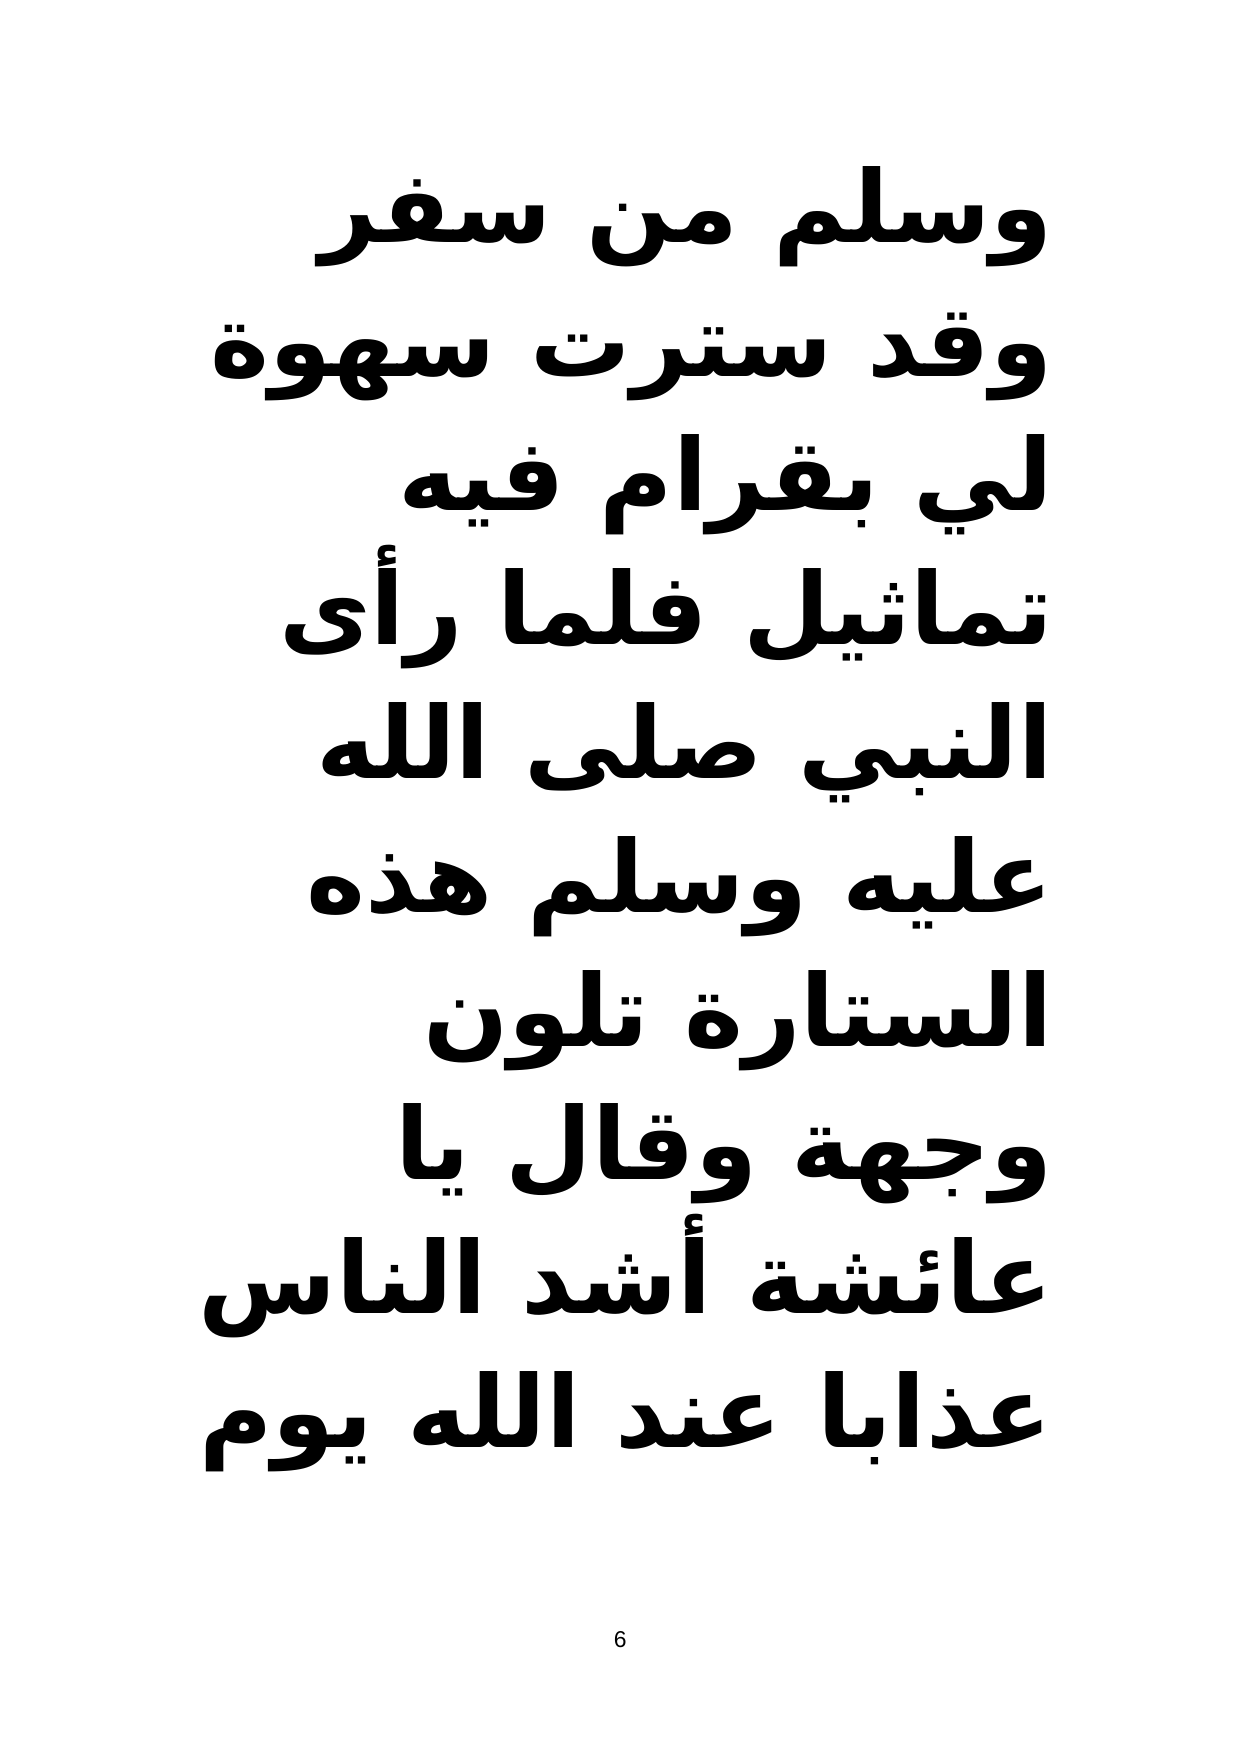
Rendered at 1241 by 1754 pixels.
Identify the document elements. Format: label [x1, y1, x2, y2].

text [187, 150, 1053, 1471]
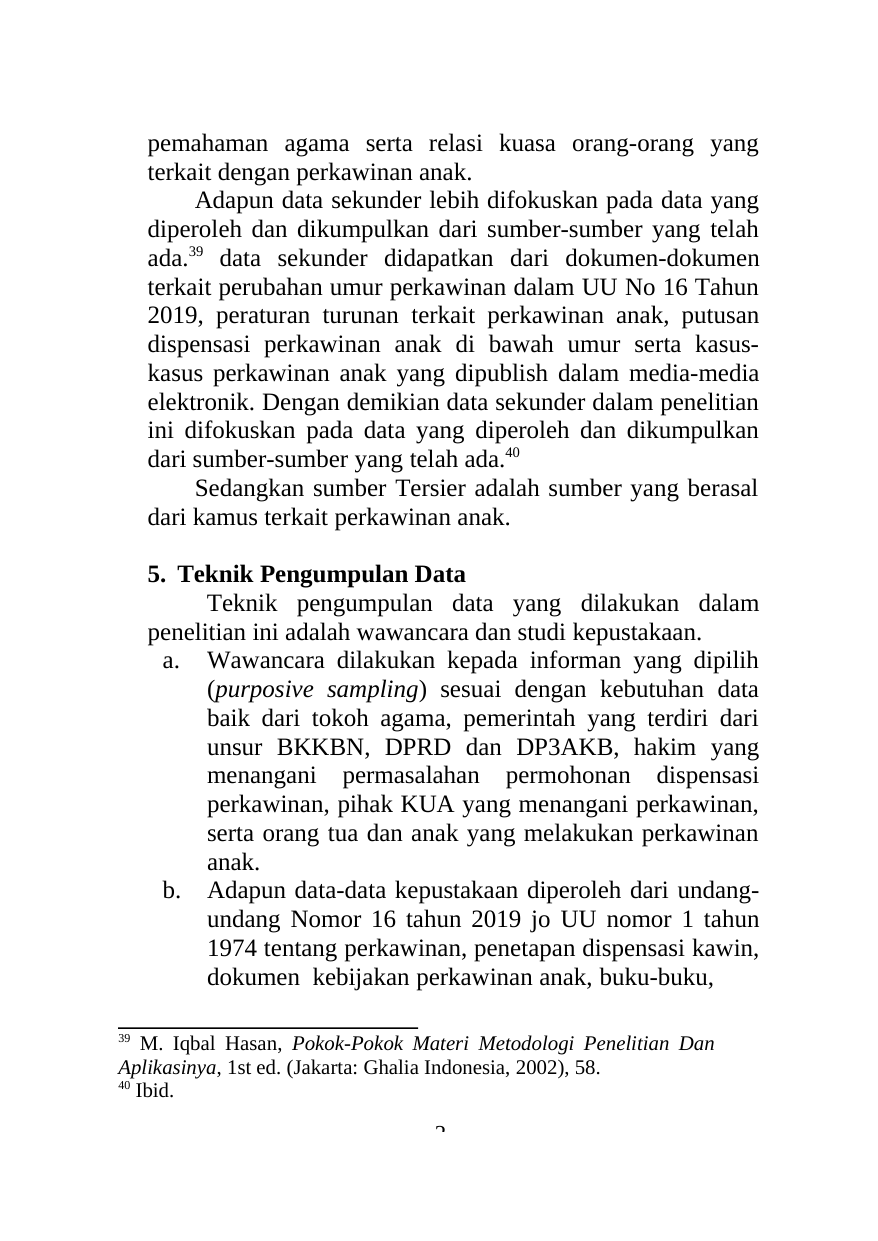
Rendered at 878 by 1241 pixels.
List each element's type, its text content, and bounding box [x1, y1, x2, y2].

text 39 M. Iqbal Hasan, Pokok-Pokok Materi Metodologi Penelitian Dan Aplikasinya, 1st ed. (Jakarta: Ghalia Indonesia, 2002), 58. [118, 1031, 758, 1079]
text Teknik pengumpulan data yang dilakukan dalam penelitian ini adalah wawancara dan studi kepustakaan. [147, 588, 759, 646]
text Sedangkan sumber Tersier adalah sumber yang berasal dari kamus terkait perkawinan anak. [147, 473, 758, 531]
text Adapun data sekunder lebih difokuskan pada data yang diperoleh dan dikumpulkan dari sumber-sumber yang telah ada.39 data sekunder didapatkan dari dokumen-dokumen terkait perubahan umur perkawinan dalam UU No 16 Tahun 2019, peraturan turunan terkait perkawinan anak, putusan dispensasi perkawinan anak di bawah umur serta kasus-kasus perkawinan anak yang dipublish dalam media-media elektronik. Dengan demikian data sekunder dalam penelitian ini difokuskan pada data yang diperoleh dan dikumpulkan dari sumber-sumber yang telah ada.40 [147, 186, 759, 473]
list Wawancara dilakukan kepada informan yang dipilih (purposive sampling) sesuai dengan kebutuhan data baik dari tokoh agama, pemerintah yang terdiri dari unsur BKKBN, DPRD dan DP3AKB, hakim yang menangani permasalahan permohonan dispensasi perkawinan, pihak KUA yang menangani perkawinan, serta orang tua dan anak yang melakukan perkawinan anak. [162, 646, 759, 876]
text pemahaman agama serta relasi kuasa orang-orang yang terkait dengan perkawinan anak. [147, 128, 759, 186]
text 40 Ibid. [118, 1079, 829, 1103]
subtitle Teknik Pengumpulan Data [147, 559, 829, 588]
list Adapun data-data kepustakaan diperoleh dari undang- undang Nomor 16 tahun 2019 jo UU nomor 1 tahun 1974 tentang perkawinan, penetapan dispensasi kawin, dokumen kebijakan perkawinan anak, buku-buku, [162, 876, 759, 991]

----------------------------------------

### To-do item
Copy every line of the entries in which "dilakukan" can be found.

### Reply
text Teknik pengumpulan data yang dilakukan dalam penelitian ini adalah wawancara dan studi kepustakaan. [147, 588, 759, 646]
list Wawancara dilakukan kepada informan yang dipilih (purposive sampling) sesuai dengan kebutuhan data baik dari tokoh agama, pemerintah yang terdiri dari unsur BKKBN, DPRD dan DP3AKB, hakim yang menangani permasalahan permohonan dispensasi perkawinan, pihak KUA yang menangani perkawinan, serta orang tua dan anak yang melakukan perkawinan anak. [162, 646, 759, 876]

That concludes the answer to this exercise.